Take the line holding "(462, 396) = (332, 424): laptop -> none" as the first line of the answer and the last line of the listing as its end; retype everything between exactly.
━━━ STUDY MATERIAL
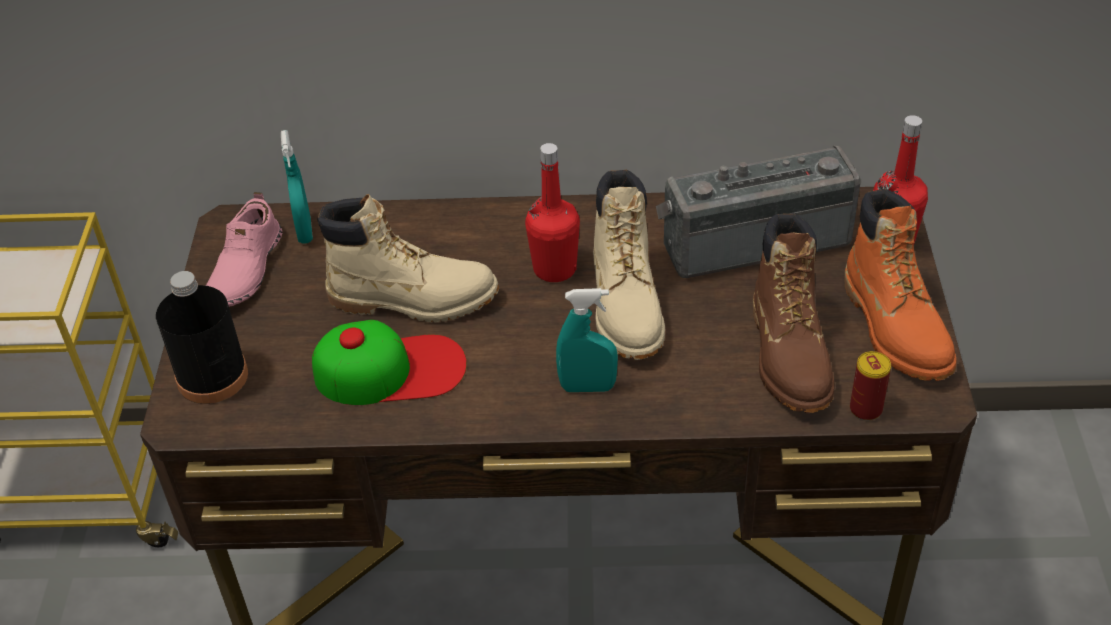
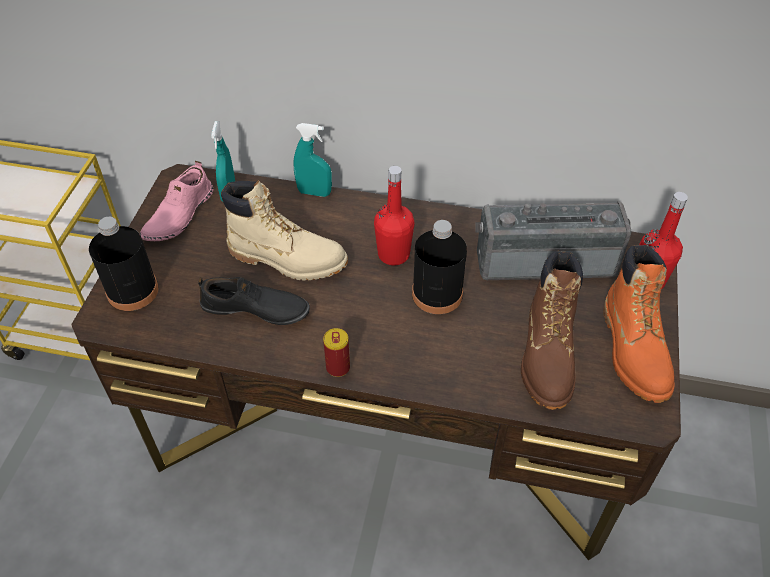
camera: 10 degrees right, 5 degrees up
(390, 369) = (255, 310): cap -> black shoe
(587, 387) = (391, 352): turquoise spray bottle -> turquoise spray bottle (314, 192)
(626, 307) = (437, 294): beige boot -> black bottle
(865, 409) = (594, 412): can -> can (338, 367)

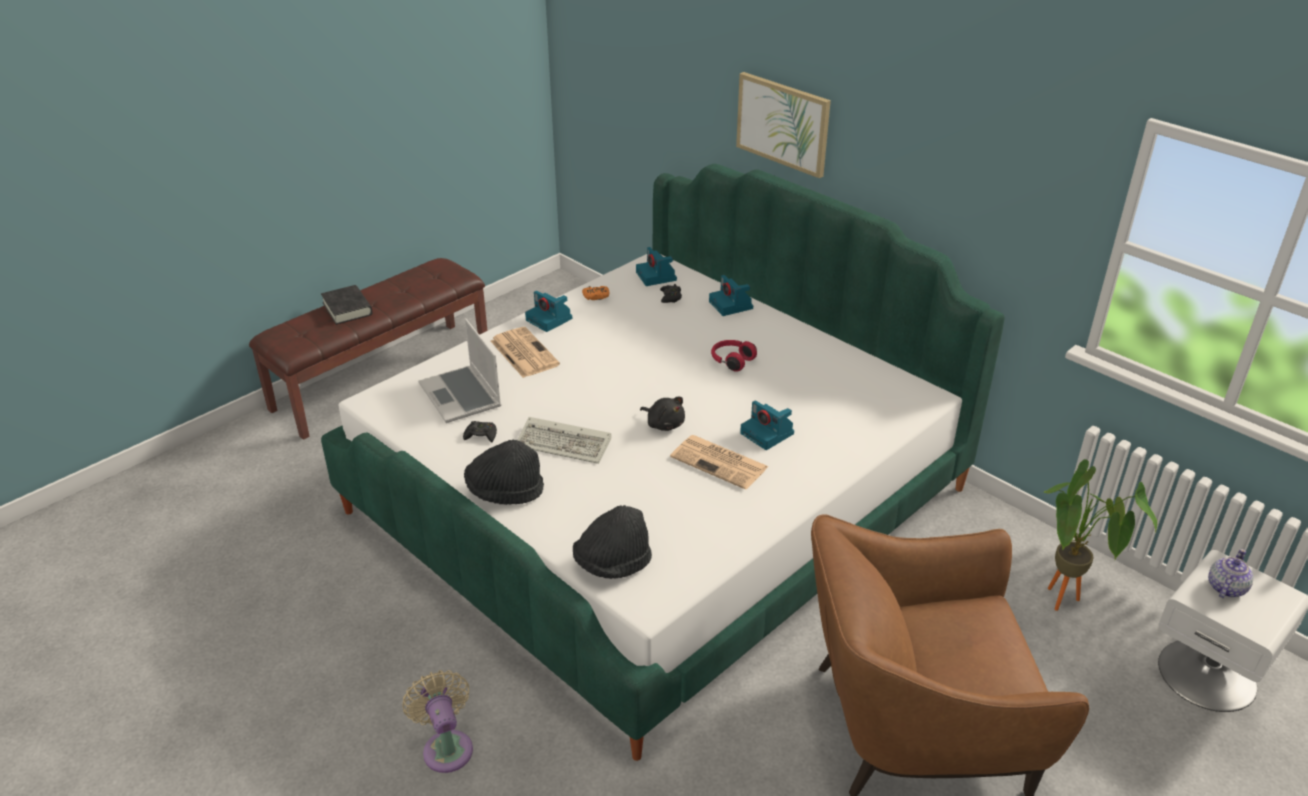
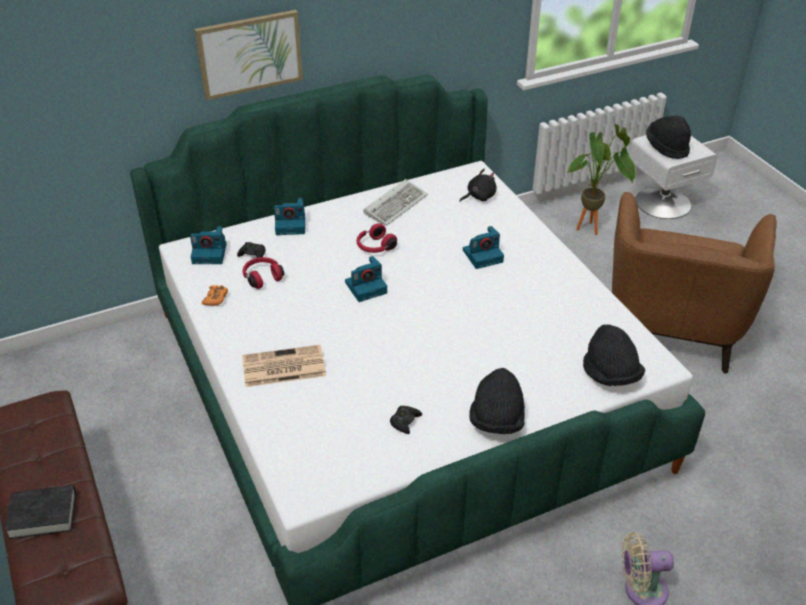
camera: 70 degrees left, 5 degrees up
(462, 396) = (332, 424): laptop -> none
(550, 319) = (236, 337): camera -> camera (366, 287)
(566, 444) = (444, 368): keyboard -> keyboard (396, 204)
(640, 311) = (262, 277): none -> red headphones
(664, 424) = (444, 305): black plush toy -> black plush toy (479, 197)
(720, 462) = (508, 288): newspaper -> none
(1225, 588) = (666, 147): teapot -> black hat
━━━━━━
ANSWER FOR THIS EXERCISE
(462, 396) = (332, 424): laptop -> none
(550, 319) = (236, 337): camera -> camera (366, 287)
(566, 444) = (444, 368): keyboard -> keyboard (396, 204)
(640, 311) = (262, 277): none -> red headphones
(664, 424) = (444, 305): black plush toy -> black plush toy (479, 197)
(720, 462) = (508, 288): newspaper -> none
(1225, 588) = (666, 147): teapot -> black hat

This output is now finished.